There are many good reasons to feel encouraged about the increased access to naloxone.

There are also good reasons to be concerned.

First, briefly, naloxone is a drug that counters heroin or prescription opioid overdoses.

Though this drug was patented in 1961 — which has since expired — it was not approved for opioid overdose by the Food and Drug Administration until 1971.

Only in recent years were laws changed to allow wider distribution of naloxone.

Formerly, it was, by and large, only administered by paramedics and in hospital settings.

West Virginia has the nation's highest death rate from drug overdoses. State health officials said overdose deaths rose nearly 18 percent last year, killing 864 people.

Then, in 2015, the state Legislature allowed police, firefighters, and friends and family members to administer naloxone.

In 2016, West Virginia’s lawmakers passed legislation to allow pharmacists and pharmacy interns to dispense opioid counteracting drugs, such as naloxone, without a prescription.

And then this year, legislators approved a bill to allow school districts to provide for school nurses and other trained personnel to administer opioid antagonists, too.

The state Board of Education passed a policy in October that codified what lawmakers approved.

And only last week, the bishop of the state’s Episcopal Church encouraged congregations to carry naloxone.

Let’s be clear: We applaud lawmakers and others for recognizing that addiction is a health problem — an illness — not a crime.

Probably the most visible indicator of that sea change to drug addiction is the increasing access to naloxone.

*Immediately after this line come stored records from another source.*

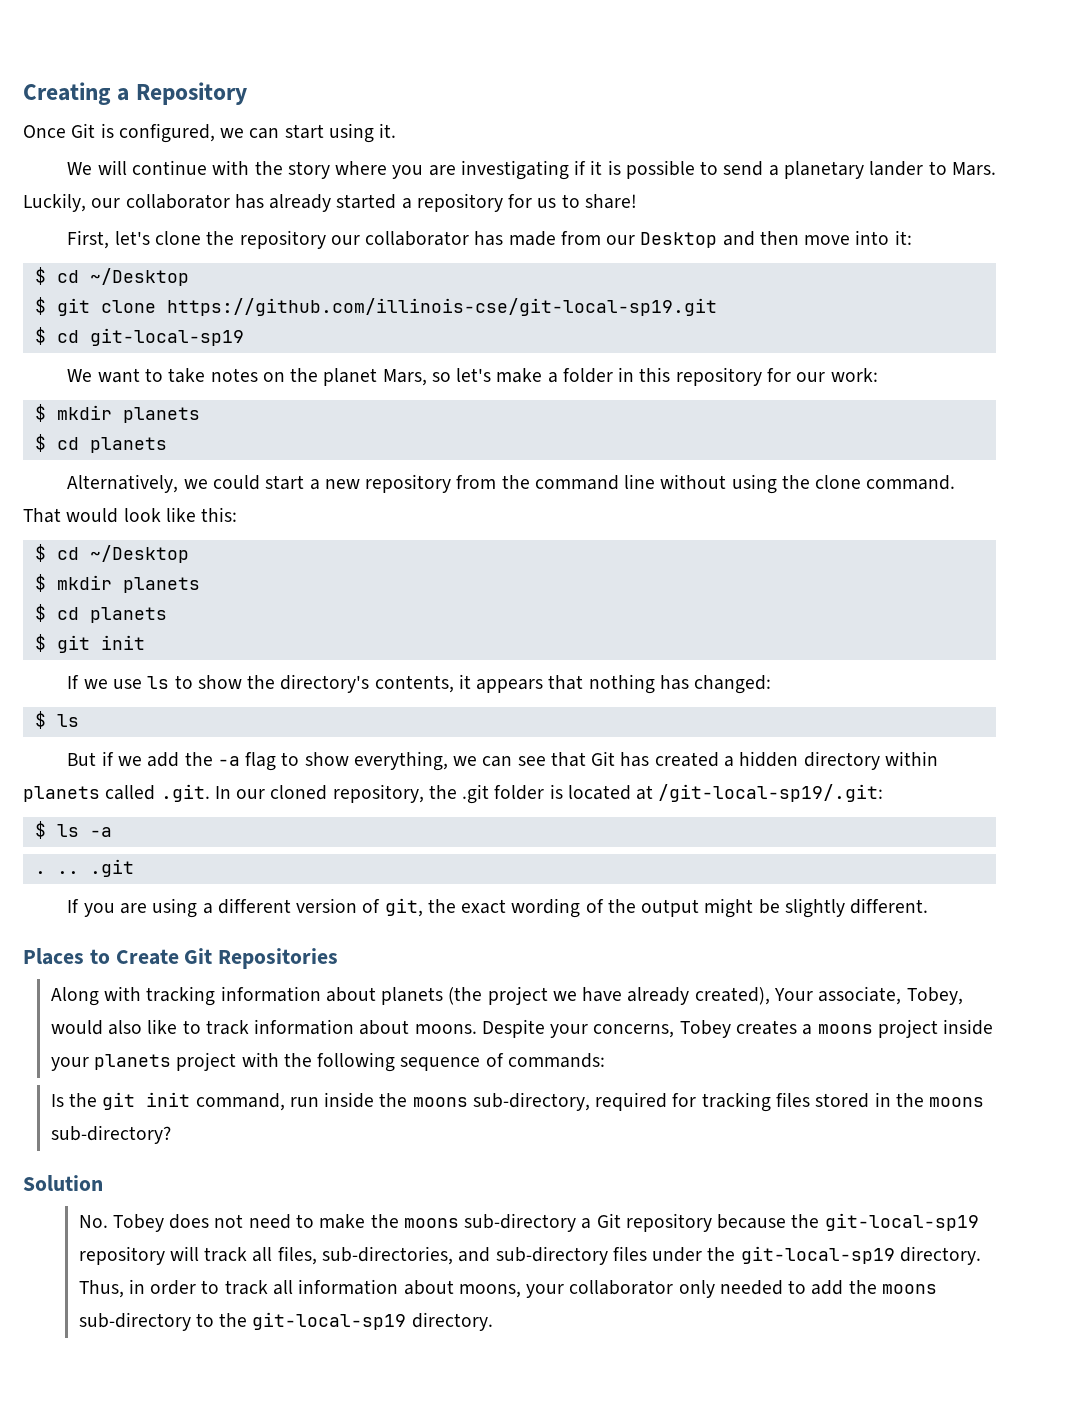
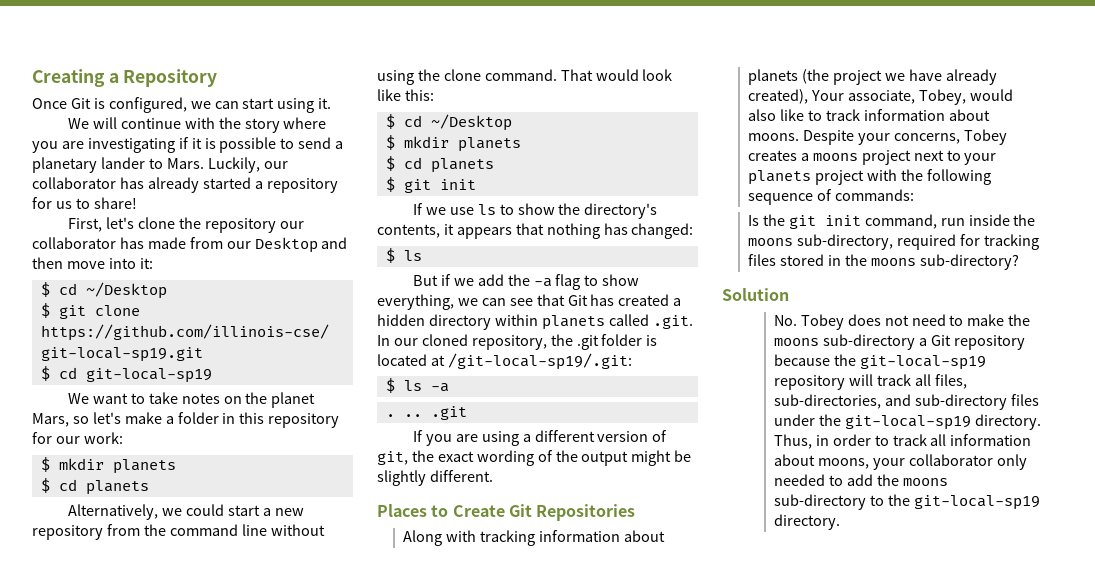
[943,1019,994,1035] inside -> [913,150,961,161] next to

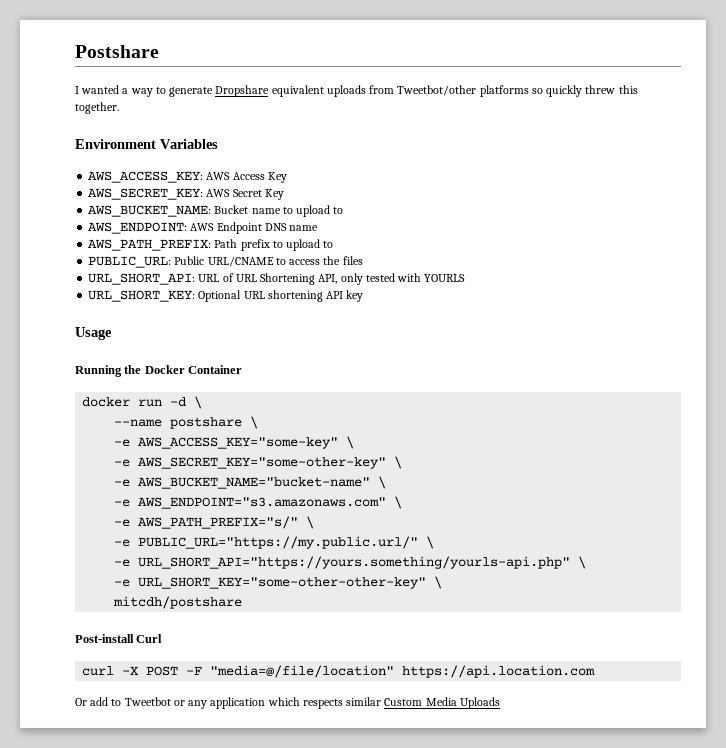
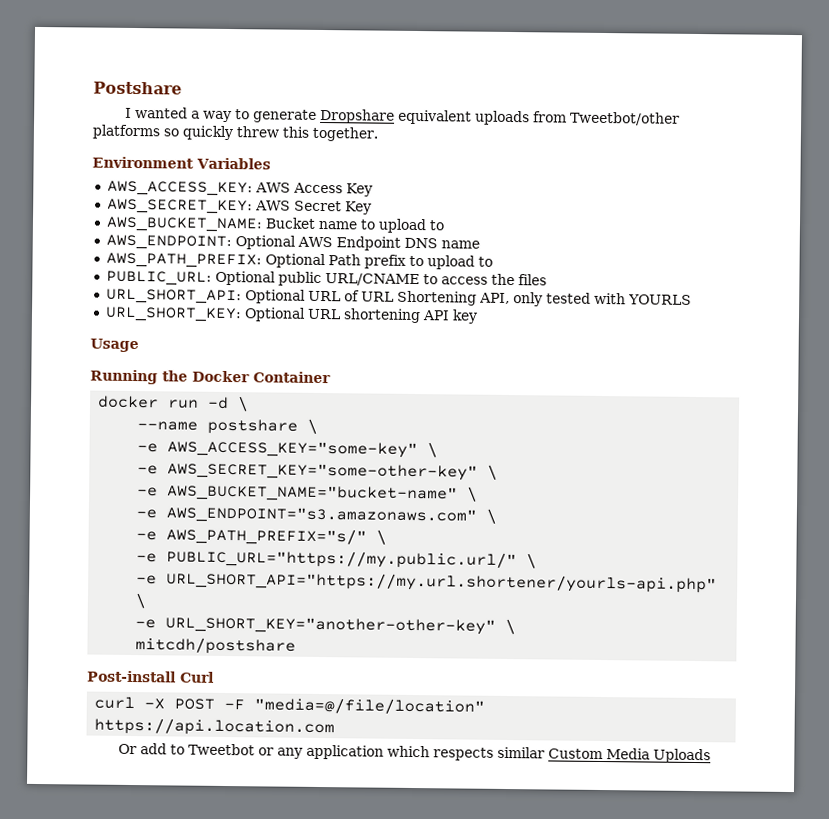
(188, 228) none -> [234,235,296,250] Optional
(212, 245) none -> [264,253,326,269] Optional
[174,256,205,265] Public -> [214,270,322,287] Optional public
(196, 279) none -> [244,289,306,304] Optional
[138,556,587,569] [114,577,427,589] URL_SHORT_API="https://yours.something/yourls-api.php" \ // -e URL_SHORT_KEY="some-other-other-key" -> [166,571,718,594] [135,593,148,609] [135,616,497,635] URL_SHORT_API="https://my.url.shortener/yourls-api.php" \ // -e URL_SHORT_KEY="another-other-key"

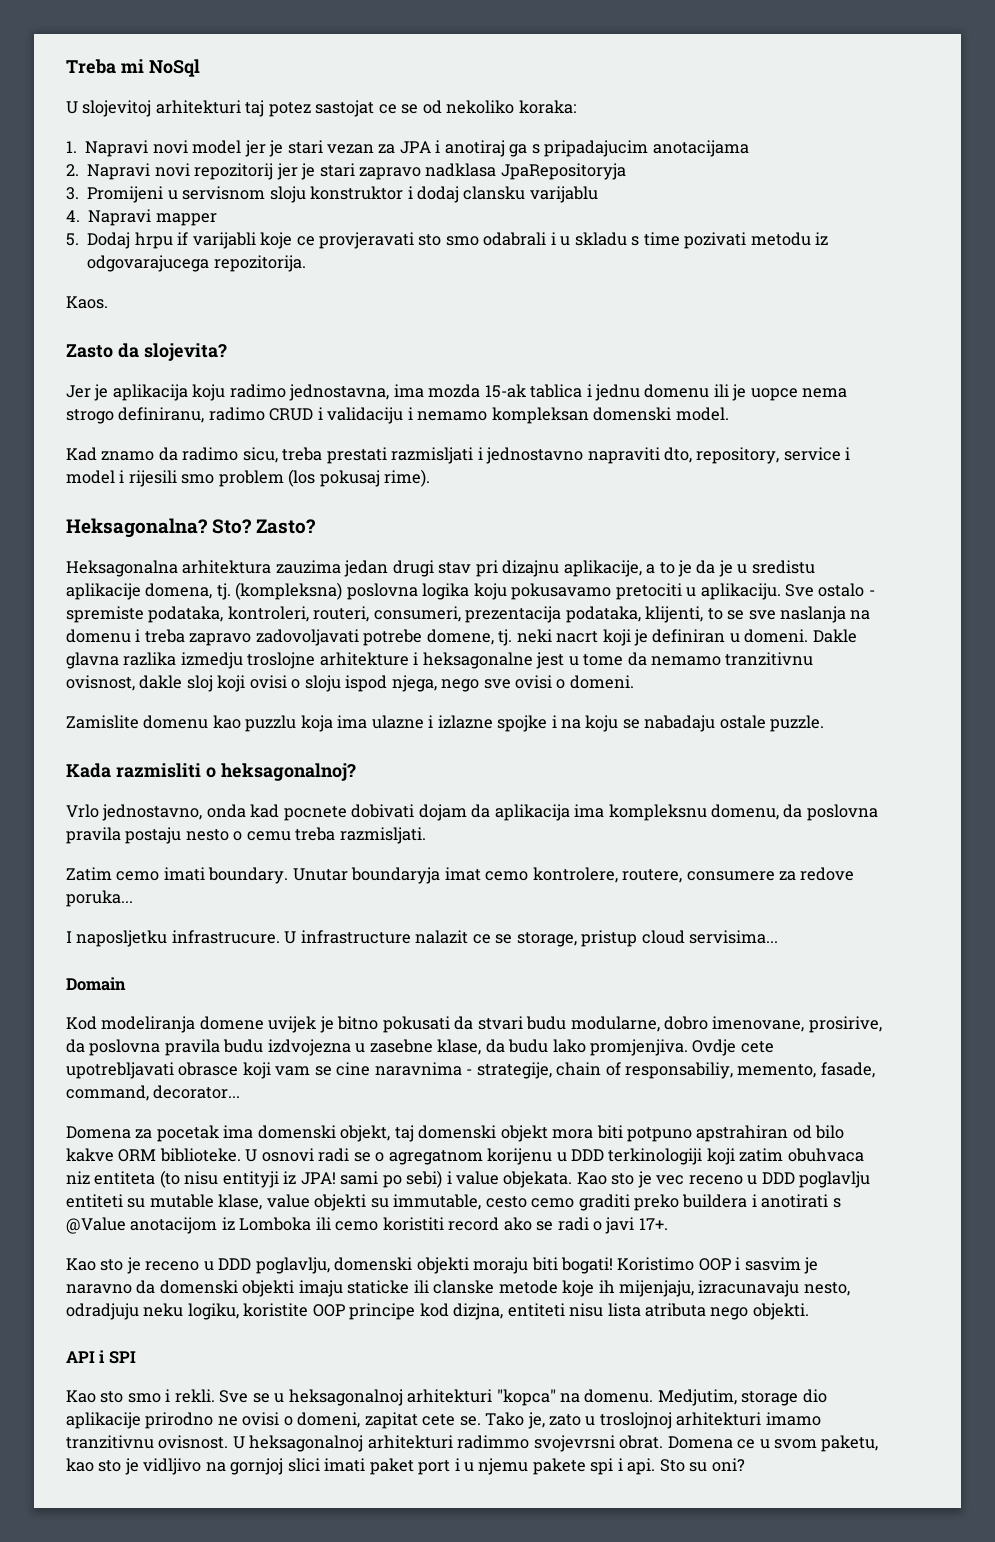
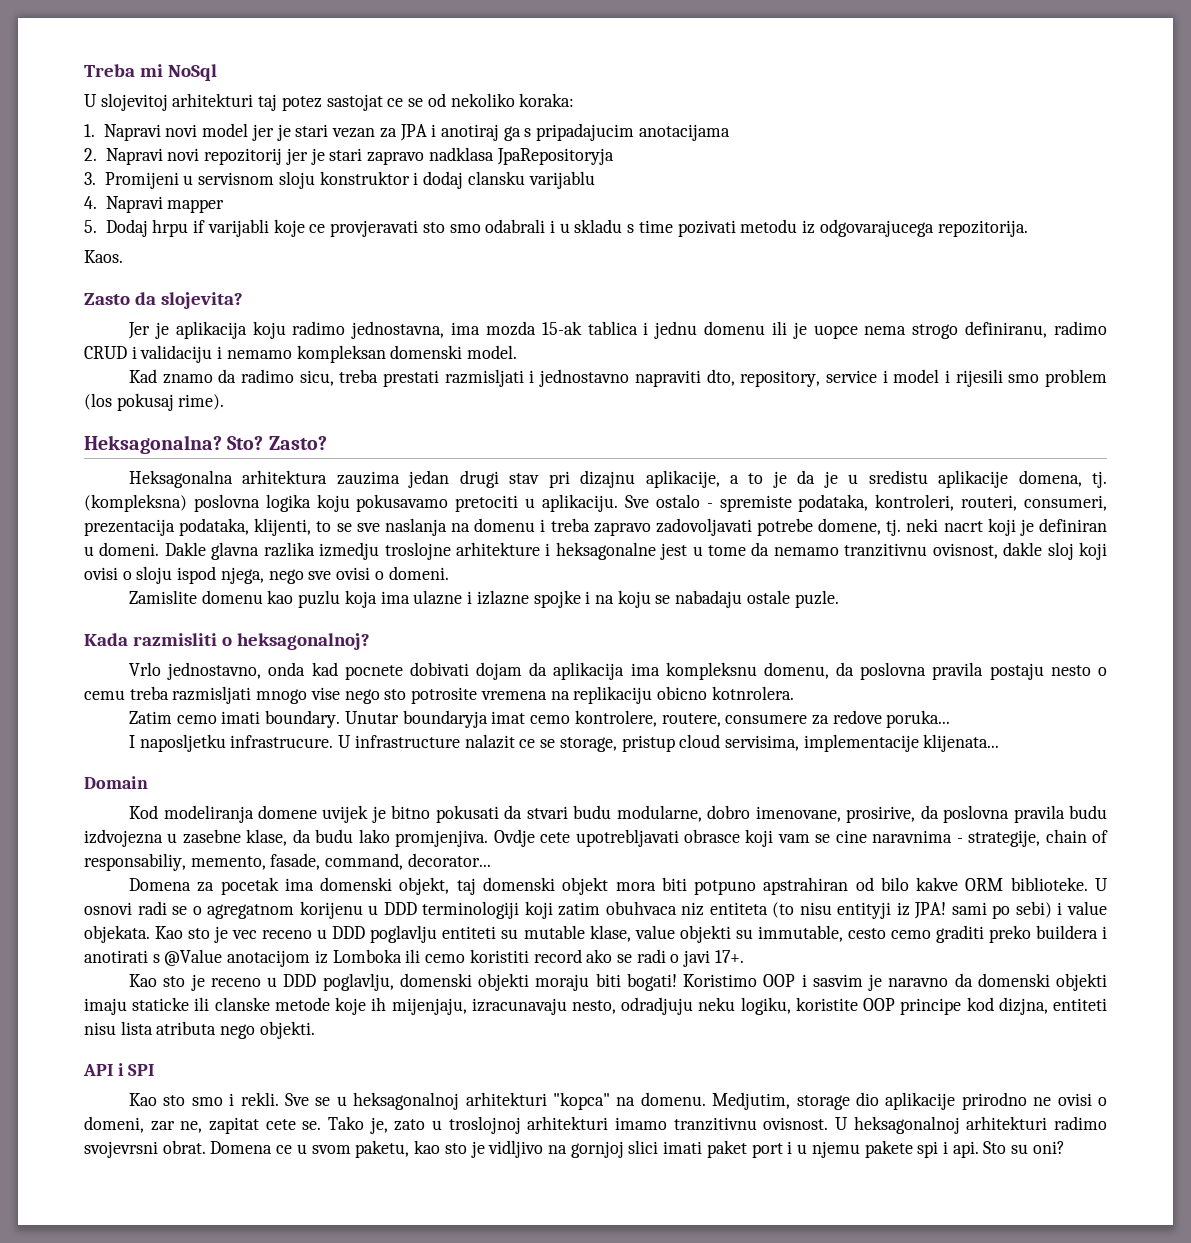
[245,715,297,732] puzzlu -> [298,590,341,608] puzlu
[770,715,825,732] puzzle. -> [794,590,839,608] puzle.
[339,827,426,844] razmisljati. -> [172,686,794,704] razmisljati mnogo vise nego sto potrosite vremena na replikaciju obicno kotnrolera.
[689,930,779,944] servisima... -> [724,734,1000,752] servisima, implementacije klijenata...
[608,1148,703,1165] terkinologiji -> [422,901,520,919] terminologiji
(361, 1420) none -> [150,1121,203,1133] zar ne,
[457,1435,530,1449] radimmo -> [1054,1116,1107,1130] radimo

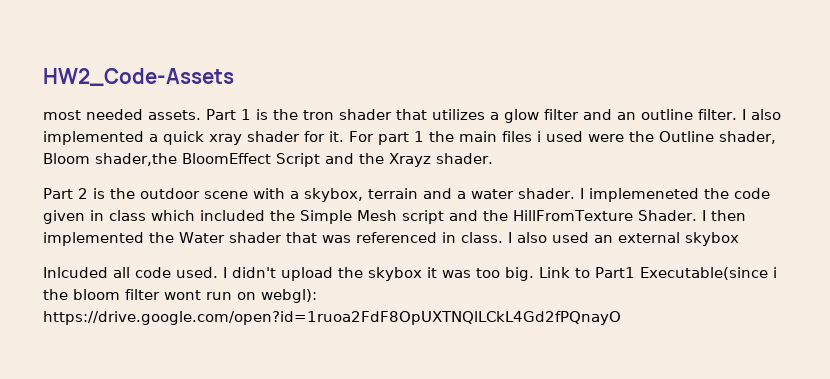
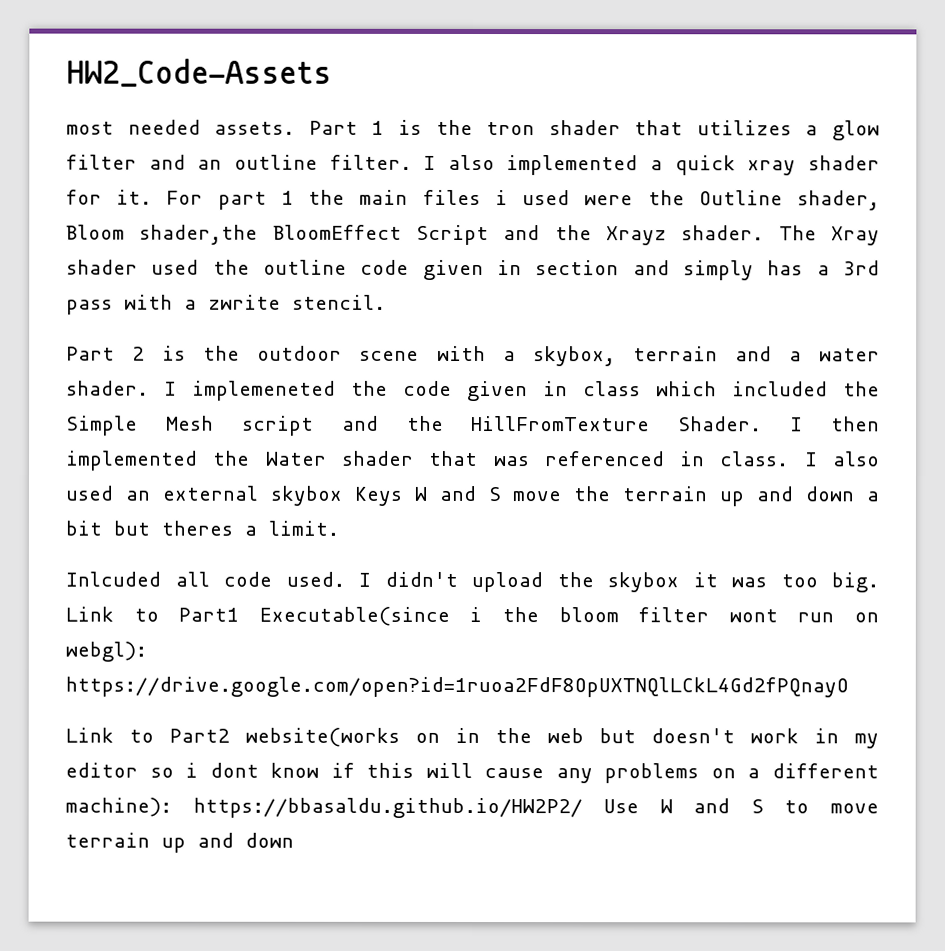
(493, 158) none -> [778,225,880,246] [66,259,881,281] [66,294,386,315] The Xray shader used the outline code given in section and simply has a 3rd pass with a zwrite stencil.
(739, 239) none -> [353,485,880,507] [65,520,339,536] Keys W and S move the terrain up and down a bit but theres a limit.
(621, 318) none -> [65,727,879,749] [65,762,879,784] [65,797,879,819] [65,832,294,853] // Link to Part2 website(works on in the web but doesn't work in my editor so i dont know if this will cause any problems on a different machine): https://bbasaldu.github.io/HW2P2/ Use W and S to move terrain up and down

Rather than punish addicts, our society gives them a chance to live long enough to seek recovery.

Yet, like many well-intended policies and laws, the devil may not exactly be in the details. The side effects are hell.

All too often, the more many drugs are used, the more harmful they become.

Not in a physical sense, but our society’s natural inclination is toward a quick fix rather than a long-term solution.

While addiction treatments woefully fail to meet the demand, simply countering overdoses is the rage.

Another concern, much like the sharp rise in EpiPens, similar price gouging is happening for naloxone, too. We urge lawmakers to look at enacting laws to protect the affordability of generic drugs vital to stemming the opioid epidemic.

Incidents of drug overdoses where first responders are exposed to harmful opiates are also occurring more frequently.

Our point is that naloxone is no cure-all for what ails our state and our nation.

Far more importantly, increased access for addiction treatment is still the priority.